Purity: Conventional opaque quartz glass produced from natural materials and blowing agents contains over 1 ppm of impurities such as Na and Fe. According to the manufacturer, the opaque quartz Highly Educated sources has impurities in less than 1 ppm, if any and that was reaffirmed by the elemental data analysis. The purity of the commercially available opaque was certainly challenged as it didn't look right to begin with, contaminants were discovered with a regular macro lens, and then subsequent SEM imaging and multiple elemental data analyses had it containing as much as 43% carbon by atomic weight. The Highly Educated opaque contained only Silicon and Oxygen, pure SiO2. 

Cell Purpose: The bubbles, or cells, in the material contribute to the materials ability to intercept heat radiation. Bubbles contained within the material are referred to as closed cells, and bubbles that have intersected with the surface are referred to as open cells. Since heat radiation reflects on the surface of each cell contained in the material, the dimension and density of the cells contained within directly impacts the materials capability to intercept heat radiation. Open cells on the surface can also serve as active sites for nucleation to occur. 

Cell size and density: Most opaque quartz glass presently used contains closed cells having an average size of more than 50 micrometers in a proportion ranging from 10,000-100,000 cells per 1 cm3, many of the closed cells having sizes of 100 micrometers or more. There is some opaque quartz glass that contains closed cells having an average size of 50 micrometers or less, but the number of the closed cells is still less than 1,000,000 per 1 cm3. Therefore, the whole surface area of the closed cells is inevitably as small as less than 50 cm2 per 1 cm3 resulting in a limited capability of intercepting heat radiation.  

Comparatively, according to the manufacturer, the high-purity opaque quartz glass sourced by Highly Educated contains closed cells ranging anywhere from 3,000,000 - 9,000,000 per 1 cm3  and having an average size of 20-40 micrometers. A ratio of closed cells having sizes of 100 micrometers or more to the whole of cells being 1% or less.

By making cells smaller and by increasing their number, and thus by increasing the whole surface are of the cells, the materials ability to intercept heat radiation is enhanced. 


The commercially available opaque quartz can contain contaminants and carbon agents within the material while also having inferior cell size and density. Opaque is manufactured by sintering a highly refined silicon sand, any contaminants that aren't removed from the sand before sintering will be left in the end product.

As well as potential contaminants much commercially available opaque has inferior cell size and density. A few examples of inferior cell size and density is shown in the photos below, one I found online [Photo 5] and one I took myself next to one of our products for reference [Photo 6]. [Photo 5][Photo 6]

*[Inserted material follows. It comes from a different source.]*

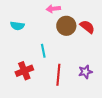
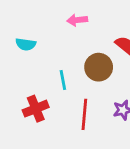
brown circle: (66, 26) -> (99, 67), moved

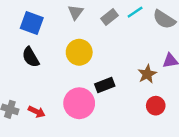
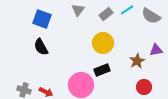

Notice the cell density is so light that the linear transmittance allows you to still see through the material. This has a direct impact on performance. The less cells and cell density, the more the material behaves like traditional quartz. This is why all of our opaque pieces have to pass strict QC process through out the manufacturing process, so that they can all perform. Variations in cell and cell density can result in varied heat up and cool down times. Decreased density yields a decrease in surface area and has a direct impact on the materials ability to intercept heat radiation and the chemical separation process.